This might not be a documentary worth watching.
But surely farmers have a reputation for whining? Dineen accepts that some are doing very nicely, but her film, The Lie of the Land, looks at farmers who are struggling. Like Ian Williams
from Cornwall, who earns his living from killing animals for farmers and then selling them, sometimes for just £2 a cow, to the local hunt for the dogs to eat. It’s a practice known as the flesh run. The animals are shot dead because they are economically unviable to keep and rear. It is a gruesome but increasingly common practice.
Dineen’s documentary does not shy away from showing how ruthless the countryside is. “Cows are killed because there is no need for them,” she says. “The farmer cannot afford to keep them except for some females who provide milk.”

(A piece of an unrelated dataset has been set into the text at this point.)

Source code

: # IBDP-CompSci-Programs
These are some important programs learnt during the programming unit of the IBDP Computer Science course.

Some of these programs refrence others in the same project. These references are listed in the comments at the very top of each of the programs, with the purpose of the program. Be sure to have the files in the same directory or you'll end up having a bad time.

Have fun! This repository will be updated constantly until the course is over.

Now as I remember it, the hunts used to feed the hounds on fallen stock. Stuff that keeled over in hte fields sort of thing. Under EU regulations this is no longer allowed, such animals must be disposed of "properly". Worth mentioning, wouldn’t you think?
She is concerned, too, by what is happening to British food. “We now spend just 8% of our income on food yet 30 years ago that figure was far higher. This is regarded as a triumph by the government, which worships the supermarkets who have brought the price of food down but, in doing so, have destroyed British farms.
But it is a triumph! The price of food has been falling since the Neolithic, it’s the very foundation of civilisation, that there is income with which to do other things than simply fill one’s belly. Complaining about the very thing that allows one to be a documentary maker rather than a peasant farmer seems most odd, if one is indeed a documentary maker.